Esercizio: Riporta le righe di tutte le voci in una tabella Markdown con due colonne, «Riga» per il numero progressivo e «Testo» per la riga stessa. Salta le righe vuote e lascia fuori le immagini.

_ _ _

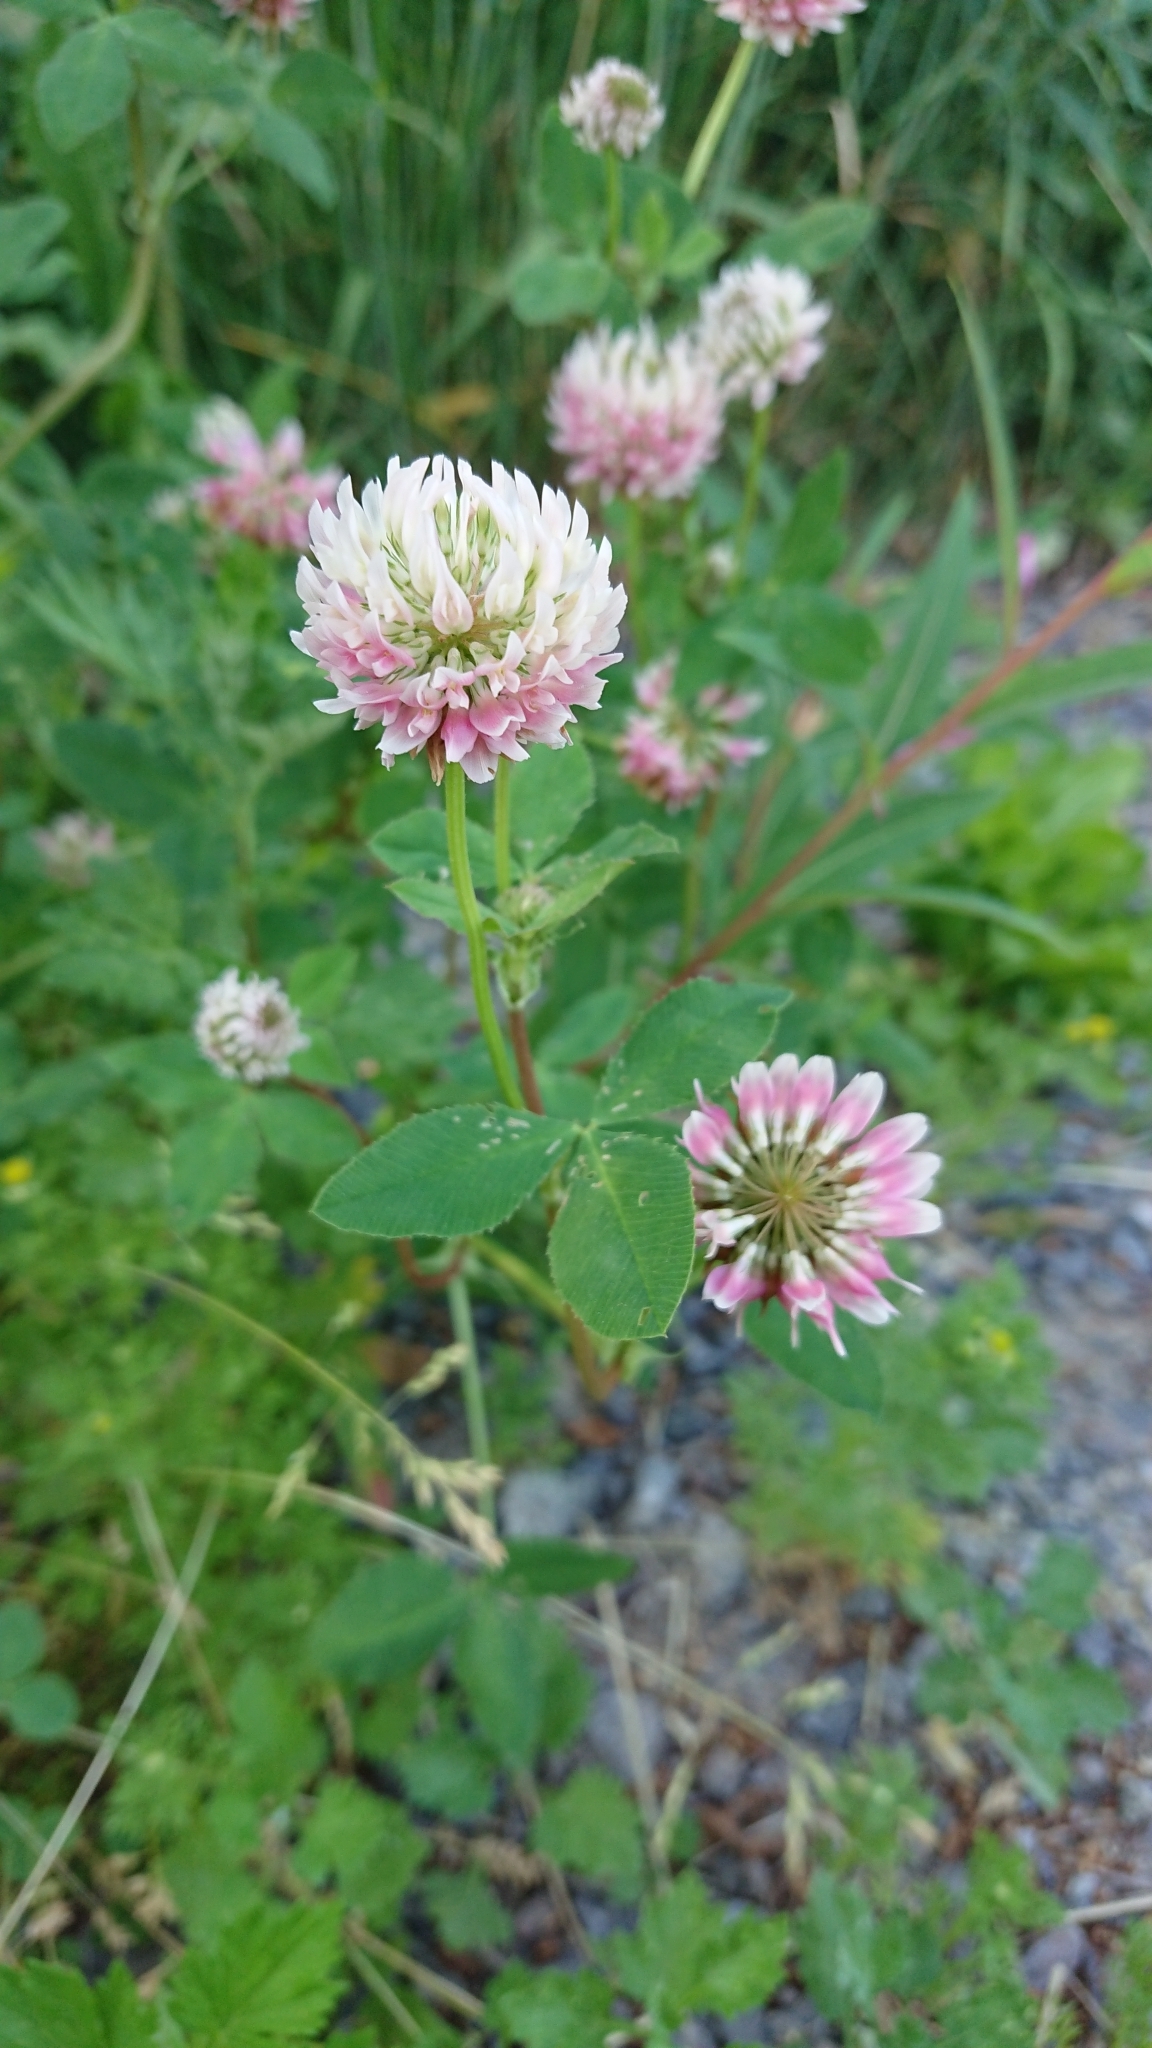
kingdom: Plantae
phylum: Tracheophyta
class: Magnoliopsida
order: Fabales
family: Fabaceae
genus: Trifolium
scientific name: Trifolium hybridum
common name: Alsike clover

_ _ _

Soluzione:
| Riga | Testo |
|---|---|
| 1 | kingdom: Plantae |
| 2 | phylum: Tracheophyta |
| 3 | class: Magnoliopsida |
| 4 | order: Fabales |
| 5 | family: Fabaceae |
| 6 | genus: Trifolium |
| 7 | scientific name: Trifolium hybridum |
| 8 | common name: Alsike clover |